Una mattina scendendo in strada incontrò il fratello di una della sue colleghe, che aveva conosciuto ad una mostra promossa dalla biblioteca un paio di giorni prima. Il pomeriggio della mostra Isabella era stata molto tesa per via dell’evento e poco disposta a darsi spazio per le novità e per pensare a farsi degli amici, ma quella mattina, quando lui la salutò con entusiasmo e la invitò per un caffè, sentì all’improvviso una vertigine di sollievo, come se le avessero tolto dalle spalle un cappotto pesante e umido che si era scordata di avere messo. Si ricordò all’improvviso di quando si era detta che avrebbe fatto bene a farsi degli amici, aveva scordato di farlo; e si ricordò di quella mattina in cui aveva escluso dalle possibilità l’idea di entrare in un bar per un cappuccino con brioche, non lo aveva mai più fatto. Di colpo gli strati di indifferenza con cui aveva sepolto i desideri che le sarebbe costato fatica inseguire si strapparono, in un’onda cosmica che sapeva di ricordi e caffè. Isabella si guardò l’orologio, un po’ largo sul polso magro, c’era tempo per un caffè, per quanto riguardava il coraggio, lo avrebbe trovato, bastava cominciare a camminare.
Il ragazzo la portò in un bar con le vetrate ampie e lo zucchero tenuto in zuccheriere comuni invece che in bustine. Parlarono un poco, serenamente.
“Allora non è tanto che sei qui.” chiese ad un certo punto lui.
“No, solo qualche mese, sono arrivata in gennaio.”
“E come stai? Voglio dire: come ti trovi, come ti senti?”
“Sola.” disse lei, e rise.
“ Giusto. Normale.”
“Mi è mancata tanto la sensazione di sentirmi a casa ecco, ma adesso va meglio, un po’ alla volta mi sto ambientando.”
“Sai cosa penso io a proposito di questo?” chiese lui, Isabella scosse la testa e arricciò le labbra incuriosita.
“Che un posto non è davvero tuo fino a quando non ci hai pianto forte o fatto l’amore – o al limite finché non ci hai cantato sotto la doccia, ma questo vale solo se lo hai fatto con molto sentimento. Dipende da che tipo di persona sei. Io, se potessi, farei tutte e tre le cose insieme.”
Isabella rise di nuovo.
“Non ridere, è una cosa seria. Ci hai pianto forte?” chiese lui. A lei venne da ridere di nuovo, ma cercò di trattenersi per non farlo rimanere male.

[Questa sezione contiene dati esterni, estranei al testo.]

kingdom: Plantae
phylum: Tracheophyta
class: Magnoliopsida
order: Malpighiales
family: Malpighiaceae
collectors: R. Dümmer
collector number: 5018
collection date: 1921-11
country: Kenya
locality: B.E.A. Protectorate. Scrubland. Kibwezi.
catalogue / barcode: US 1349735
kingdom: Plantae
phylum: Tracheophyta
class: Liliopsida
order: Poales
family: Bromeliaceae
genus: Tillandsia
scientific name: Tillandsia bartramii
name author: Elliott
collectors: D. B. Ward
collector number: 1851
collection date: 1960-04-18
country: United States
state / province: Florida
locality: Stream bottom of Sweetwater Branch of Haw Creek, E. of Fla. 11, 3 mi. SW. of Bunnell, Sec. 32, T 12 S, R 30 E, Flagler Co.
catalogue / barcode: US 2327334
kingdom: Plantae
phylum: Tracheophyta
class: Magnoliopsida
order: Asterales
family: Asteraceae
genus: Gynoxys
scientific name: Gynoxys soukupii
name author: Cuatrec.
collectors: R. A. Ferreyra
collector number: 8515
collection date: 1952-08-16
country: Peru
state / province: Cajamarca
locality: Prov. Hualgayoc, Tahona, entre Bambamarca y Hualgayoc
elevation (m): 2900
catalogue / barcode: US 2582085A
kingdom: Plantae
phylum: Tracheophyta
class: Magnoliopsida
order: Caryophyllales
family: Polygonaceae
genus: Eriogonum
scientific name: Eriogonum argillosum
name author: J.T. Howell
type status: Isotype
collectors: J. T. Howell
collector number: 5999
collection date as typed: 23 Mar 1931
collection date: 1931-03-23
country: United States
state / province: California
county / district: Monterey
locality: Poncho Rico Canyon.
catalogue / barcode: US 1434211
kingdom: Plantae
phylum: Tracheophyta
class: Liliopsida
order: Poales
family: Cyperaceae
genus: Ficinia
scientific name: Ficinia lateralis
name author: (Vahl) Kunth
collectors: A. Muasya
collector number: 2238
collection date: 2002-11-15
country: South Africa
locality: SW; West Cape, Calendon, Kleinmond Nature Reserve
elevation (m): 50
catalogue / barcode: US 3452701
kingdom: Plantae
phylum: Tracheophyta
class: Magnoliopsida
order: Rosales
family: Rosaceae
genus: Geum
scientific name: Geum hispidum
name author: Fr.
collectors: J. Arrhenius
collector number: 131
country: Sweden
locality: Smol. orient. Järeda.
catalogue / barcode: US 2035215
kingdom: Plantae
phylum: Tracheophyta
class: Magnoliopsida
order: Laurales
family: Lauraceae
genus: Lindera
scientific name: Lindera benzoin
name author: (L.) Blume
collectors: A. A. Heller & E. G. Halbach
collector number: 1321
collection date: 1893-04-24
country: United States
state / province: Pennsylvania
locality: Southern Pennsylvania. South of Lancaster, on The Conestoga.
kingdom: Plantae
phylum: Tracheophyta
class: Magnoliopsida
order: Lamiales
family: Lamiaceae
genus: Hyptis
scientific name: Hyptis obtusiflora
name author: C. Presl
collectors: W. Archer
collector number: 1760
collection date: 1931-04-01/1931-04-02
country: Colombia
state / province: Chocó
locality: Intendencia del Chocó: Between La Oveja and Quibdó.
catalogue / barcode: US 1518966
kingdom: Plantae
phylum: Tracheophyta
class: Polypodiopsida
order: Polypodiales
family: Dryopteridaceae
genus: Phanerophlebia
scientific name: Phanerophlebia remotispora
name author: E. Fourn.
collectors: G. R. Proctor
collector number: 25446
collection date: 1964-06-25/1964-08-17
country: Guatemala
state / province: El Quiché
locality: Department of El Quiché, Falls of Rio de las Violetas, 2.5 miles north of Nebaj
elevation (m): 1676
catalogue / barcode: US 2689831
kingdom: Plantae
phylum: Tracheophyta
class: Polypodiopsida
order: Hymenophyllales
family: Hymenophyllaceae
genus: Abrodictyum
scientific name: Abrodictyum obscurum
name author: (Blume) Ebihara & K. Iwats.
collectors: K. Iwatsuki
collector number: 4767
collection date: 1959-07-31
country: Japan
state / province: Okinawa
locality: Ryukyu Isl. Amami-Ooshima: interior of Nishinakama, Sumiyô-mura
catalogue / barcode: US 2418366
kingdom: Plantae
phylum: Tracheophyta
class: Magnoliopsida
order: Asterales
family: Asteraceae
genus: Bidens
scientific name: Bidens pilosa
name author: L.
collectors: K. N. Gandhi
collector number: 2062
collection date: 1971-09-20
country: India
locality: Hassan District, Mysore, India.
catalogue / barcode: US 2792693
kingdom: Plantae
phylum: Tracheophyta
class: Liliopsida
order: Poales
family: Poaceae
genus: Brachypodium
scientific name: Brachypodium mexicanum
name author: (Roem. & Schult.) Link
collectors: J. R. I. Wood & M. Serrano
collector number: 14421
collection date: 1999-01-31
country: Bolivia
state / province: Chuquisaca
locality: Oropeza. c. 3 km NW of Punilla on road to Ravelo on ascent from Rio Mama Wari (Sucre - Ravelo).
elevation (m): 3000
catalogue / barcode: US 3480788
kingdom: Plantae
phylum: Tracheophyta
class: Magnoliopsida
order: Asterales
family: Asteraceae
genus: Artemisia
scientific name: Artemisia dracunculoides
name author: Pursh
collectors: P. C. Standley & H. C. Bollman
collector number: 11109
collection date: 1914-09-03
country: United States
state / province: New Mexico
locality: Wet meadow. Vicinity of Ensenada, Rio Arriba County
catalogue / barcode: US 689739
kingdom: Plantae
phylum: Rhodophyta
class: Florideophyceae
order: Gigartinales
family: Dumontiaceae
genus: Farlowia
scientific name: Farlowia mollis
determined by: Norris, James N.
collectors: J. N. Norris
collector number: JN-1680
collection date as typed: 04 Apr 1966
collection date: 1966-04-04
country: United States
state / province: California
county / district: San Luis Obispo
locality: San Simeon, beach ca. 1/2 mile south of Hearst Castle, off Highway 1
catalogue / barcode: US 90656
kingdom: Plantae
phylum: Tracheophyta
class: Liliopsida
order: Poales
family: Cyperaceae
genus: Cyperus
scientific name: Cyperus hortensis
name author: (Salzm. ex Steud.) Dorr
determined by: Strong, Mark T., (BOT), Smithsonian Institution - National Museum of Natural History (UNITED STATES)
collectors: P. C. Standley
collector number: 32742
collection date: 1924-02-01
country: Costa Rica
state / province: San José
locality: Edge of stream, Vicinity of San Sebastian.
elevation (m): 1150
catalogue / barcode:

“No, lo ammetto no. E nemmeno ci ho fatto l’amore o cantato forte sotto la doccia.”
“Visto? Beccata!”
Isabella rise alzando le mani con aria colpevole, godendosi la sensazione dimenticata del caffè caldo che le lambiva lo stomaco e quella del torpore nelle palpebre che si gonfiava come una bolla, espandendosi in un ultimo spasmo di sonno prima di esplodere e sparire. E davanti alla sua tazza, con il caffè sepolto sotto il latte montato, pensò al pulcino tutto sghembo che aveva imparato a saltare, pensò alla luce forte che faceva male agli occhi ma che non volevi smettere di guardare, pensò che aveva tanta paura ma non voleva smettere di camminare, a piccoli passi ma con coraggio, con le sue scarpe amiche e il suo piumone nuovo, la sua fame profetica e i suoi quattro piani di scale che però permettevano alle sue finestre strette di lasciar entrare una luce libera che non avrebbe mai sognato, con i suoi libri che la facevano addormentare sul divano e i suoi caffè. Con tutte quelle sue cose che, senza che lei se ne accorgesse, avevano penetrato tanto a fondo la sua tristezza da trasfigurarsi dall’altra parte di essa.
Persino la sua collega, la sua collega fredda e scorbutica con questo fratello delizioso che, sotto la doccia, faceva l’amore piangendo forte e poi cantava.